Build cache, composite builds and buildSrc

Gradle’s composite build feature allows including other complete Gradle builds into another. Such included builds will inherit the build cache configuration from the top level build, regardless of whether the included builds define build cache configuration themselves or not.

The build cache configuration present for any included build is effectively ignored, in favour of the top level build’s configuration. This also applies to any buildSrc projects of any included builds.

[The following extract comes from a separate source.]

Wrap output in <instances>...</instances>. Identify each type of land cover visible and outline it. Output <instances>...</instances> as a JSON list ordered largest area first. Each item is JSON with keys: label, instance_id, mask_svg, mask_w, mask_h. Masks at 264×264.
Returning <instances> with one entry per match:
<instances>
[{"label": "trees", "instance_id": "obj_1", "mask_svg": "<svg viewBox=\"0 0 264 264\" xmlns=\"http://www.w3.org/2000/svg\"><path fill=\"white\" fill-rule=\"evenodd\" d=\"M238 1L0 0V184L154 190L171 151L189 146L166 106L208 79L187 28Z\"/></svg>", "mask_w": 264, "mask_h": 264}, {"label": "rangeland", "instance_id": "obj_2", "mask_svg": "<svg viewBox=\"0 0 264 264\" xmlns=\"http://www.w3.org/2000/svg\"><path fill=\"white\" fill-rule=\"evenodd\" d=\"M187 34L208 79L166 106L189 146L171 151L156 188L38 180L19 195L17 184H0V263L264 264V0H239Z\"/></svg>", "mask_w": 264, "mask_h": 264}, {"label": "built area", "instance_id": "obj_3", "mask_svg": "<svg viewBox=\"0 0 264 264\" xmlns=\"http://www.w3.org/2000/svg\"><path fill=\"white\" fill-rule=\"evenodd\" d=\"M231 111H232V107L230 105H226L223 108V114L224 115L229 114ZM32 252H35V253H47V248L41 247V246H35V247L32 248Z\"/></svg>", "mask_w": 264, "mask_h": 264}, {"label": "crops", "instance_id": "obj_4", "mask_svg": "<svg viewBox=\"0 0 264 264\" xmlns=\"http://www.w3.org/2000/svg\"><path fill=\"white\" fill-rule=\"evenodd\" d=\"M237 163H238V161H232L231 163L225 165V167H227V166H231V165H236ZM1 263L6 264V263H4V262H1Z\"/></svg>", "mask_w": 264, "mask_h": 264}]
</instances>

The buildSrc directory is treated as an included build, and as such it inherits the build cache configuration from the top-level build.

How to set up an HTTP build cache backend

Gradle provides a Docker image for a build cache node, which can connect with Gradle Enterprise for centralized management. The cache node can also be used without a Gradle Enterprise installation with restricted functionality.

Implement your own Build Cache

Using a different build cache backend to store build outputs (which is not covered by the built-in support for connecting to an HTTP backend) requires implementing your own logic for connecting to your custom build cache backend. To this end, custom build cache types can be registered via BuildCacheConfiguration.registerBuildCacheService(java.lang.Class, java.lang.Class).

Gradle Enterprise includes a high-performance, easy to install and operate, shared build cache backend.